# Parseval's theorem

In mathematics, Parseval's theorem  usually refers to the result that the Fourier transform is unitary; loosely, that the sum (or integral) of the square of a function is equal to the sum (or integral) of the square of its transform. It originates from a 1799 theorem about series by Marc-Antoine Parseval, which was later applied to the Fourier series. It is also known as Rayleigh's energy theorem, or Rayleigh's Identity, after John William Strutt, Lord Rayleigh.

Although the term "Parseval's theorem" is often used to describe the unitarity of any Fourier transform, especially in physics and engineering, the most general form of this property is more properly called the Plancherel theorem.

## Statement of Parseval's theorem

Suppose that A(x) and B(x) are two square integrable (with respect to the Lebesgue measure), complex-valued functions on R of period 2π with Fourier series

$A(x)=\sum _{n=-\infty }^{\infty }a_{n}e^{inx}$ and

$B(x)=\sum _{n=-\infty }^{\infty }b_{n}e^{inx}$ respectively. Then

$\sum _{n=-\infty }^{\infty }a_{n}{\overline {b_{n}}}={\frac {1}{2\pi }}\int _{-\pi }^{\pi }A(x){\overline {B(x)}}\,dx,$ where i is the imaginary unit and horizontal bars indicate complex conjugation.

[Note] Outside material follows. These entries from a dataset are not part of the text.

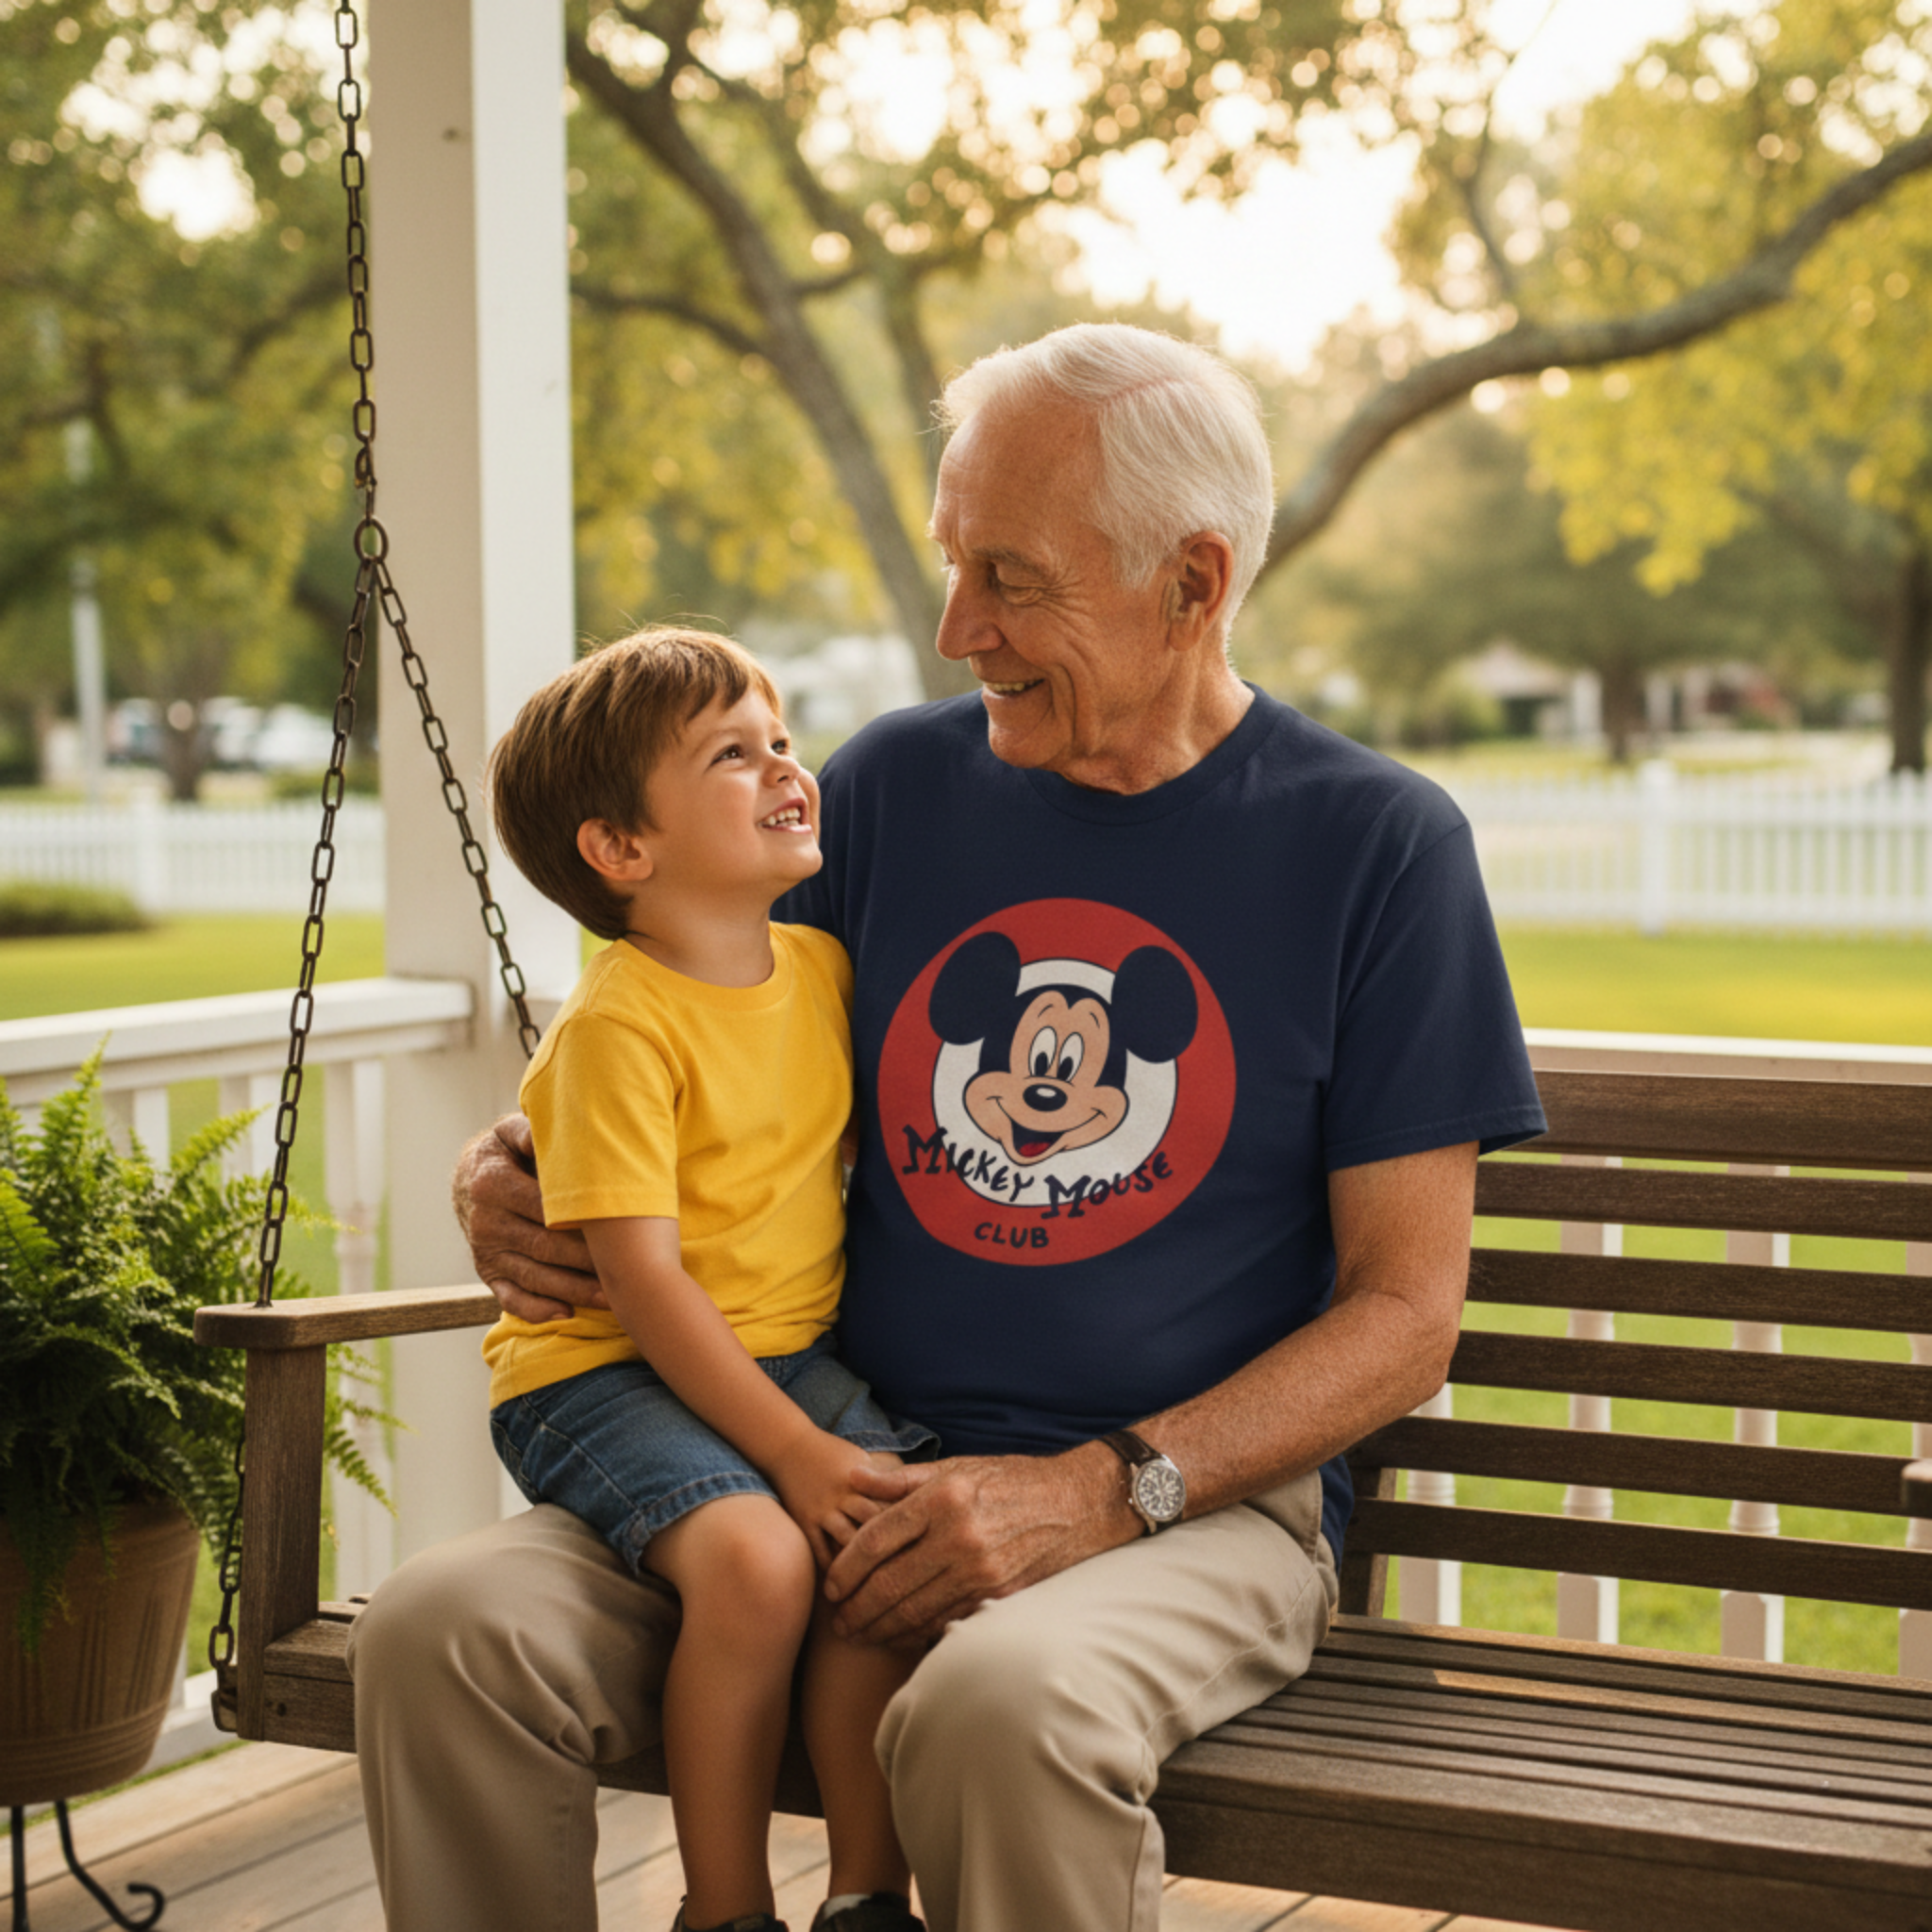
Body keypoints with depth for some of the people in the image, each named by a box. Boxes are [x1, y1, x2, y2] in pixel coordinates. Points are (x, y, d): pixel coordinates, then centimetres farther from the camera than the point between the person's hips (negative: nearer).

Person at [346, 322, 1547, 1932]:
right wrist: (507, 1173, 1)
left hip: (1199, 1501, -3)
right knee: (441, 1633, -21)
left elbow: (1405, 1312, -2)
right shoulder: (895, 785, 11)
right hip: (845, 1468, 4)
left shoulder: (1377, 843, 0)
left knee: (1005, 1710, -38)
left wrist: (1101, 1491, -15)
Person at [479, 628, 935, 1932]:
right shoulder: (618, 1025, -15)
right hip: (607, 1369, -6)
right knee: (756, 1559, -30)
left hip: (792, 1354, 6)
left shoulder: (828, 968, 7)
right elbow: (644, 1282, -19)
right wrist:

More generally, given an abelian topological group G with Pontryagin dual G^, Parseval's theorem says the Pontryagin–Fourier transform is a unitary operator between Hilbert spaces L2(G) and L2(G^) (with integration being against the appropriately scaled Haar measures on the two groups.) When G is the unit circle T, G^ is the integers and this is the case discussed above. When G is the real line R, G^ is also R and the unitary transform is the Fourier transform on the real line. When G is the cyclic group Zn, again it is self-dual and the Pontryagin–Fourier transform is what is called discrete Fourier transform in applied contexts.

## Notation used in engineering and physics

In physics and engineering, Parseval's theorem is often written as:

$\int _{-\infty }^{\infty }|x(t)|^{2}\,dt=\int _{-\infty }^{\infty }|X(f)|^{2}\,df$ where $X(f)={\mathcal {F}}\{x(t)\}$ represents the continuous Fourier transform (in normalized, unitary form) of x(t) and f represents the frequency component (not angular frequency) of x.

The interpretation of this form of the theorem is that the total energy contained in a waveform x(t) summed across all of time t is equal to the total energy of the waveform's Fourier Transform X(f) summed across all of its frequency components f.

For discrete time signals, the theorem becomes:

$\sum _{n=-\infty }^{\infty }|x[n]|^{2}={\frac {1}{\pi }}\int _{-\pi }^{\pi }|X(e^{i\phi })|^{2}d\phi$ where X is the discrete-time Fourier transform (DTFT) of x and Φ represents the angular frequency (in radians per sample) of x.

Alternatively, for the discrete Fourier transform (DFT), the relation becomes:

$\sum _{n=0}^{N-1}|x[n]|^{2}={\frac {1}{N}}\sum _{k=0}^{N-1}|X[k]|^{2}$ where X[k] is the DFT of x[n], both of length N.